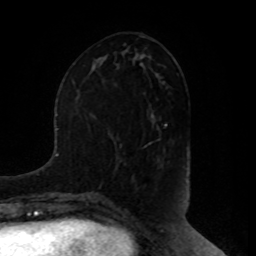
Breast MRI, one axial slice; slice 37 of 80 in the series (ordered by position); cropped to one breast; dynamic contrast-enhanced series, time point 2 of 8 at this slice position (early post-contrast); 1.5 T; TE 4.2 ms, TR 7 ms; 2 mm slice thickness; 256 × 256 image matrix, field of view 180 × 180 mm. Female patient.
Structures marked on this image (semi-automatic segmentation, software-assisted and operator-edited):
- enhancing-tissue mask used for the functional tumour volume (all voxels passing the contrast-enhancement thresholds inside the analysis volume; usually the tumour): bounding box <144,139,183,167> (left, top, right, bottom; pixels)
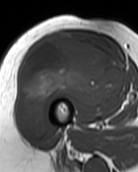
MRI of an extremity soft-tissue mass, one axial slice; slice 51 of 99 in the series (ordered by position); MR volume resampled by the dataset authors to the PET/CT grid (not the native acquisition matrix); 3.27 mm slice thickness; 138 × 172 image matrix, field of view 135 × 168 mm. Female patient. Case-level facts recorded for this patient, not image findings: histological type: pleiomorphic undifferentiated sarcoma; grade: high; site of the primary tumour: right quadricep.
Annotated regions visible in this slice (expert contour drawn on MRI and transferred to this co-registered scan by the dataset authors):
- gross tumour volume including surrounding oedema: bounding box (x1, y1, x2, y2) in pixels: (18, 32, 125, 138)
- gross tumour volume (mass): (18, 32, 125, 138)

------------------------------------------------

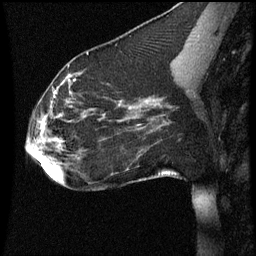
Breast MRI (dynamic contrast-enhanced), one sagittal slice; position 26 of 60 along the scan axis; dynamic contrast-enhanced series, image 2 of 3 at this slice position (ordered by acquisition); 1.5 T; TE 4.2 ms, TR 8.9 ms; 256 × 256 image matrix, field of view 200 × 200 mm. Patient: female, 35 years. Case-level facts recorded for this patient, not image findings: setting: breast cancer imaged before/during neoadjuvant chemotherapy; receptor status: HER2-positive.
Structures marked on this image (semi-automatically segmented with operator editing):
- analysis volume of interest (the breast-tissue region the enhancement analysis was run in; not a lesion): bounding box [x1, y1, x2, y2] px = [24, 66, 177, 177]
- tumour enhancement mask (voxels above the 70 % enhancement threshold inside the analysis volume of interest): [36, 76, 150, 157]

------------------------------------------------

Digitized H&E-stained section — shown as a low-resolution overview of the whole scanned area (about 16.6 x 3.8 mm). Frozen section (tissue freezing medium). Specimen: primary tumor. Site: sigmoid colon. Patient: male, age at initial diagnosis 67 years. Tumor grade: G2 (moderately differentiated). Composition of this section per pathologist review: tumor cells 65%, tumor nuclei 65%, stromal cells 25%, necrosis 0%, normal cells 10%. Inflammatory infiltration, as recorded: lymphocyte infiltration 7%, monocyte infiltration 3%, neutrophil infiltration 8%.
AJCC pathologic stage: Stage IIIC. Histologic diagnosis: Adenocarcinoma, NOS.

------------------------------------------------

■ **Task to complete**:
From the entries above, copy each line that holds "gross".

■ **Answer section**:
- gross tumour volume including surrounding oedema: bounding box (x1, y1, x2, y2) in pixels: (18, 32, 125, 138)
- gross tumour volume (mass): (18, 32, 125, 138)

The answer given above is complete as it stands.